Et le prix à payer en retour est élevé. Un reniement total de la culture de la compétition reine d’Europe. Sans parler d’écologie -Dubaï est à plus de 5 000 kilomètres de Paris- ou de géopolitique -l’émirat est une autocratie-, il s’agit d’un non-sens total. Puisque le projet semblerait également s’accompagner d’une nouvelle extension avec deux franchises (comment les appeler autrement ?) à Paris et Londres, pour encore plus de matches sur la saison, le risque de séparatisme avec le reste de l’écosystème est grand. Alors qu’en décembre 2022 la Cour de justice de l’Union Européenne a rendu un avis consultatif contraire à la Super League de football et que 21 gouvernements européens se sont déjà exprimés contre le modèle de ligue fermée, un autre chemin semble possible.
Apparemment, les discussions entre ECA, l’entité qui gère l’Euroleague et la FIBA ont repris cette semaine. Au programme, harmonisation du calendrier autour des fenêtres internationales, et possible fusion de la BCL et de l’EuroCup. Enfin de l’espoir.
Mais pourquoi ne pas aller plus loin ? Pourquoi, plutôt que la fuite en avant, ne pas miser sur le développement organique du basket européen ? La stratégie de l’Euroleague ces vingt dernières années a réduit le marché à quelques grandes villes dans quelques pays.
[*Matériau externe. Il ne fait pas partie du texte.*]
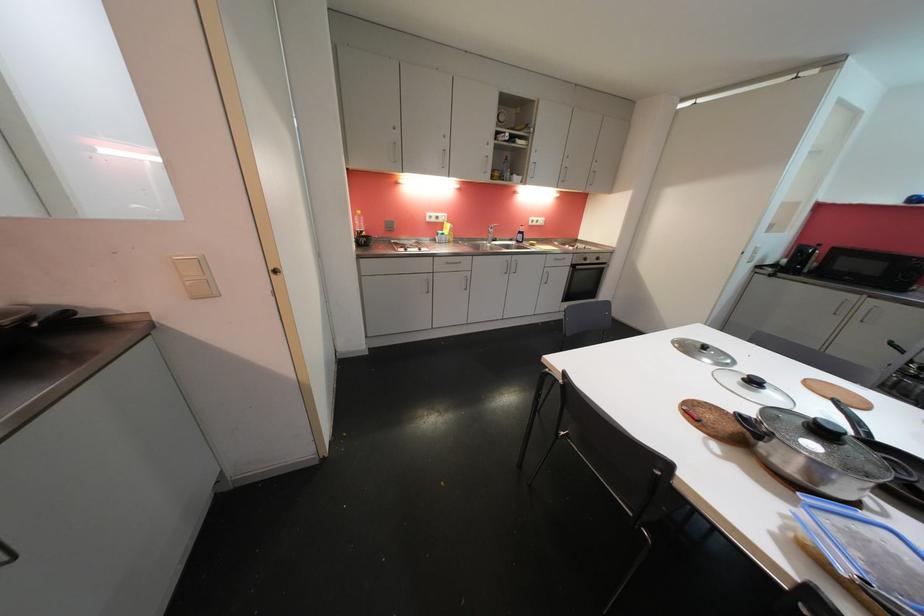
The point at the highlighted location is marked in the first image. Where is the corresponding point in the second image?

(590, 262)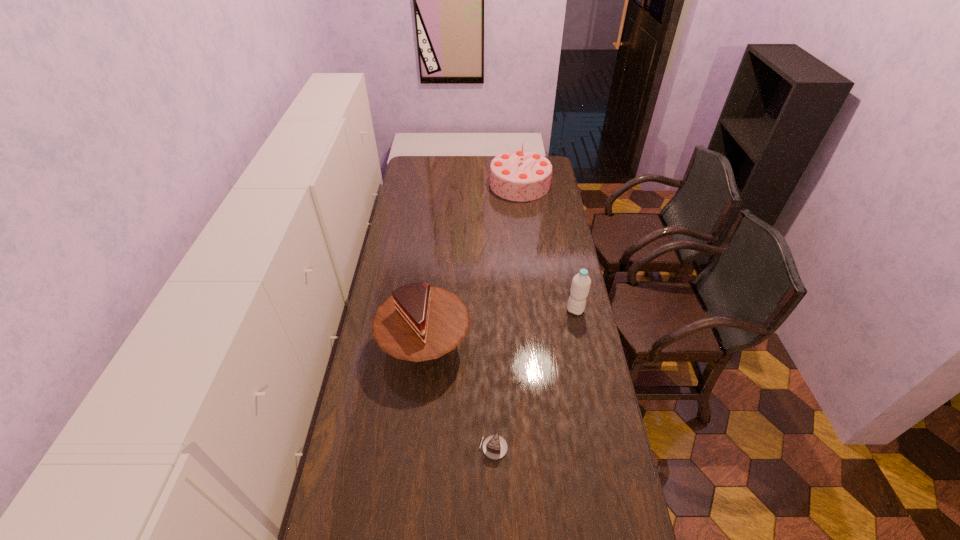
At what (x,y) coordinates should I click in order to perform the action: click on empty location between the cake and the water bottle. Please return your answer as a coordinate pair (x, y). Image resolution: width=960 pixels, height=540 pixels. Looking at the image, I should click on (500, 327).

Identify the location of empty space that is in between the water bottle and the chocolate cake. (535, 379).

You are a GUI agent. You are given a task and a screenshot of the screen. Output one action in this format:
    pyautogui.click(x=<x>, y=<y>)
    Task: Click on the vacant point located between the farthest object and the cake
    
    Given the screenshot: What is the action you would take?
    pyautogui.click(x=472, y=264)

This screenshot has height=540, width=960. Identify the location of free area in between the water bottle and the cake. tap(500, 327).

The width and height of the screenshot is (960, 540). In order to click on vacant point located between the water bottle and the cake in this screenshot , I will do point(500,327).

Image resolution: width=960 pixels, height=540 pixels. Find the location of `vacant area between the water bottle and the birthday cake`. vacant area between the water bottle and the birthday cake is located at coordinates (547, 247).

Locate an element on the screen. free point between the water bottle and the nearest object is located at coordinates (535, 379).

Find the location of `the third closest object to the cake`. the third closest object to the cake is located at coordinates (519, 175).

Choose which object is the third nearest neighbor to the cake. Please provide its 2D coordinates. Your answer should be formatted as a tuple, i.e. [(x, y)], where the tuple contains the x and y coordinates of a point satisfying the conditions above.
Le basket est en plein développement partout sur la planète et en Europe. Les fenêtres des équipes nationales montrent un engouement inédit dans de nombreux « petits pays ». L’EuroBasket a prouvé qu’il existe désormais, comme le disait Vincent Collet, 15 équipes très compétitives en Europe. Les ligues nationales continuent de progresser, à l’image de la LNB.
Seule, l’Euroleague n’est pas devenue « la NBA de l’Europe ». Il est temps pour la compétition reine d’Europe de réintégrer son écosystème naturel, de tenir son rôle de locomotive, aux côtés de équipes nationales, tout en se nourrissant de l’énergie que provoquerait à nouveau son ouverture et sa marche aux côtés des ligues nationales. Si le paysage du basket européen pouvait à nouveau offrir aux investisseurs un projet et une vision claire, la marche en avant d’un développement mesuré mais réel et solide serait alors à nouveau envisageable.
Il n’est pas normal que cette décision à l’impact si grand sur le basket européen ne soit prise que par 13 clubs. Mais c’est ainsi. Leur responsabilité est d’autant plus grande.